Challenges For Information Extraction In The Industry

Sede FGV - Sala 317

Sobre o Evento

  • Quem: Alexandre Rademaker
  • Onde: Praia de Botafogo, 190 - sala 537
  • Quando: 30 de Agosto de 2018 às 16:00h

Increasingly, governments, corporations, and scientific organizations need to extract complex information from highly technical documents expressed in natural languages with a specialized lexicon, non-standard syntax, and domain-specific semantic interpretations. While linguistic resources exist in some specialized domains, they are mostly unavailable in technical fields such as legal or Oil&Gas. Furthermore, developing sufficient corpora for these domains can be expensive. In this presentation, I will describe our experiments in information extraction in technical domains. Our pipeline includes deep parsing, word sense disambiguation using expanded wordnet and ontologies; it combines statistical and rule-based methods. We also have some words to share about the previous use of dependency parsers using Universal Dependencies (UD) and human annotation of entities and relations. We conclude with future works, possible ideas for improving the results and some comments about the many different ways mathematics is related to language and meaning.

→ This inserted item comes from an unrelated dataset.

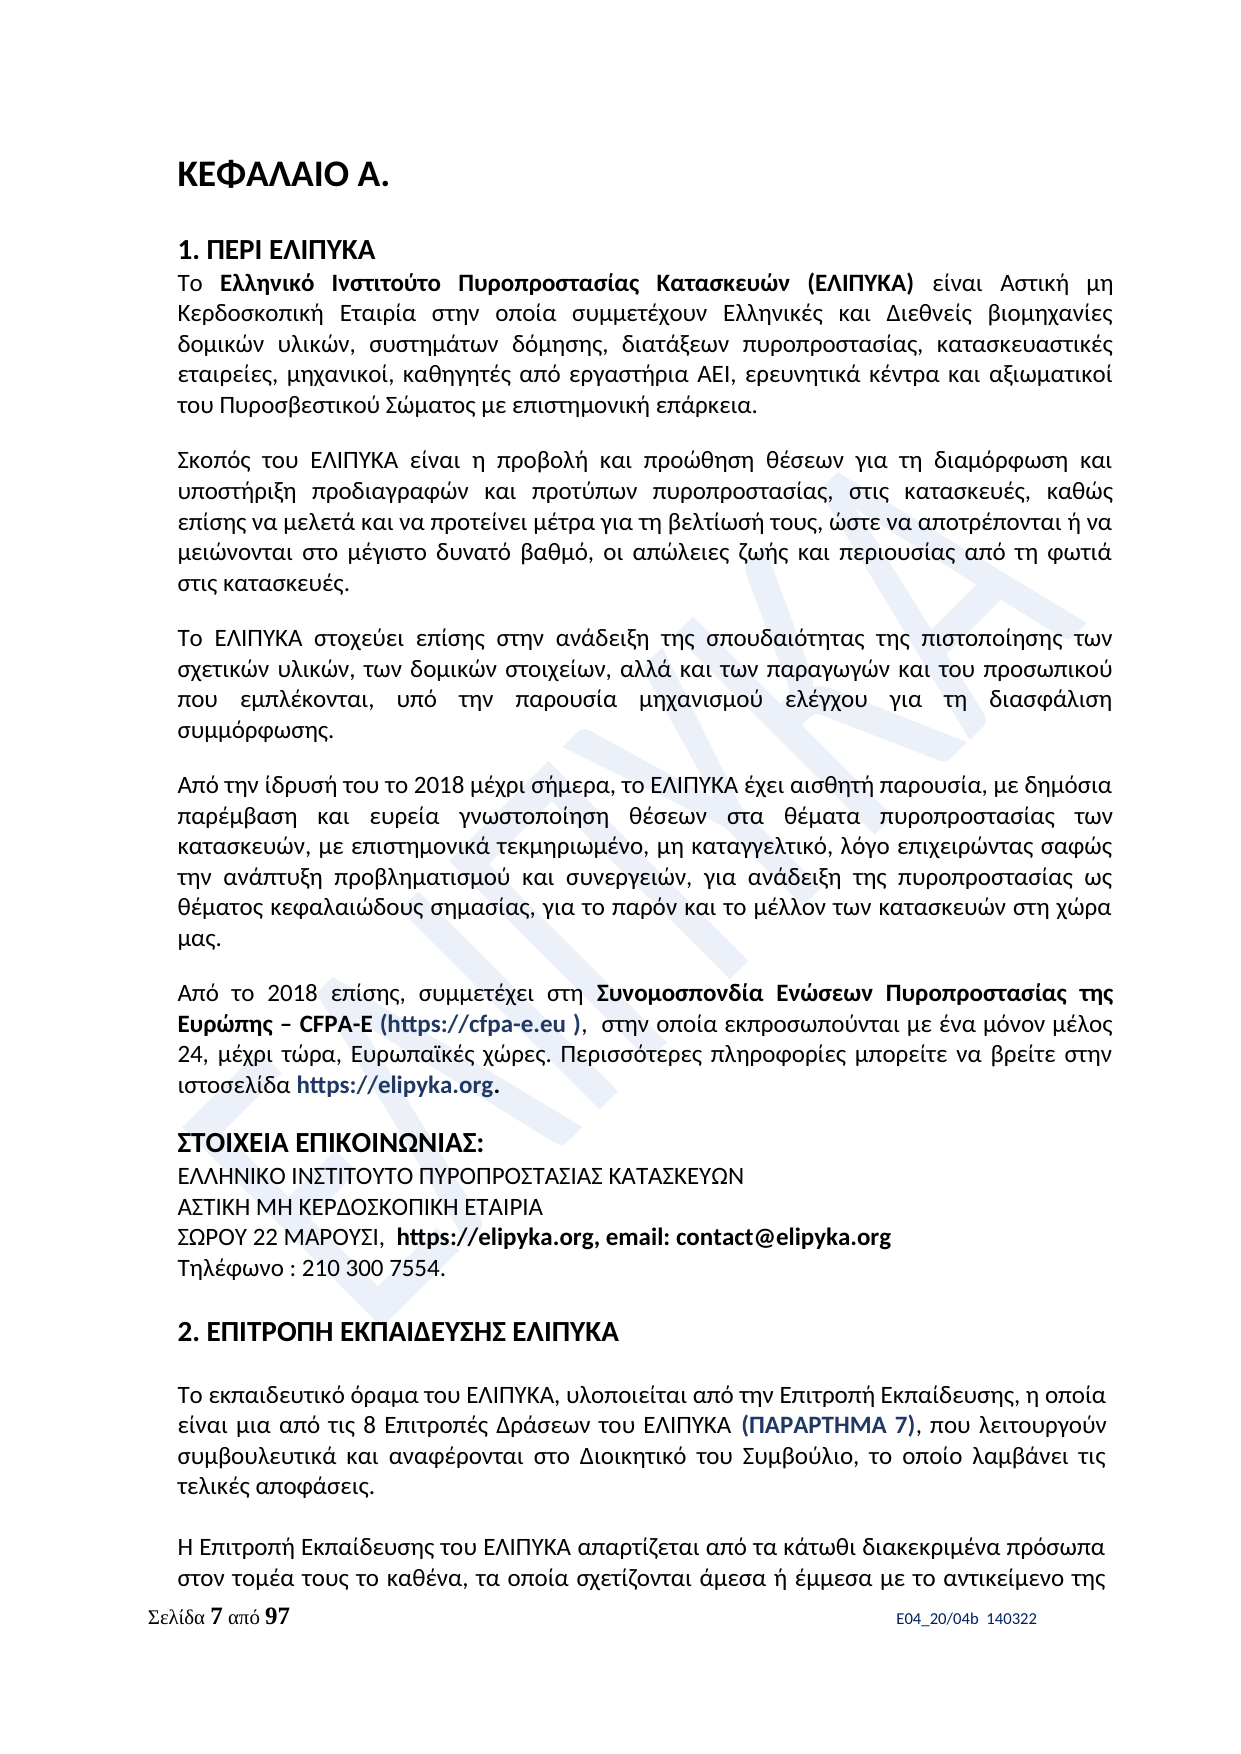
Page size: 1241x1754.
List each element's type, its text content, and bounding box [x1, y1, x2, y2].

A presença é gratuita e não exige confirmação. A FGV não permite a entrada de pessoas vestindo bermuda e/ou chinelos.


Alexandre Rademaker

Research Staff Member in the Natural Resources Solutions group at IBM Research – Brazil

Alexandre Rademaker is a Research Staff Member in the Natural Resources Solutions group at IBM Research – Brazil. Alexandre is also an adjunct professor at the Applied Mathematics School of Getulio Vargas Foundation (EMAp/FGV). Alexandre holds a Ph.D. (2010) in Computer Science from Pontifical Catholic University of Rio de Janeiro (PUC-Rio) and M.Sc. (2005) in Computer Science from Fluminense Federal University, and B.Sc. (2001) in Computer Science from Federal University of Rio de Janeiro. During his Ph.D., Alexandre was an international fellow at Microsoft Research and SRI International. At MSR, in 2008, he worked with the Z3 SMT Solver team (Leonardo de Moura and Nikolaj Bjørner) developing a distributed environment for testing and optimizations of Z3. At SRI International, in 2009, he worked under the supervision of Natarajan Shankar in different research projects including the formalization of ALC deduction systems in PVS. Alexandre participated in several research projects like MIST (using natural language processing and description logics for Knowledge modeling), ANUBIS (database consistency check) and Ontology and Context (investigating the problem of ontology alignment). In his thesis, we proposed new deduction systems for description logics under the supervision of Edward Hermann Haeusler, published by Springer with the title “A proof theory for Description Logics” in 2012 as a book of the series Springer Briefs. Alexandre is the author/co-author of more than 70 papers published in peer-reviewed journals and international conferences. His areas of expertise and interesting are logic, proof theory, knowledge representation and reasoning, type theory, computational semantics, lexical resources and computational grammars.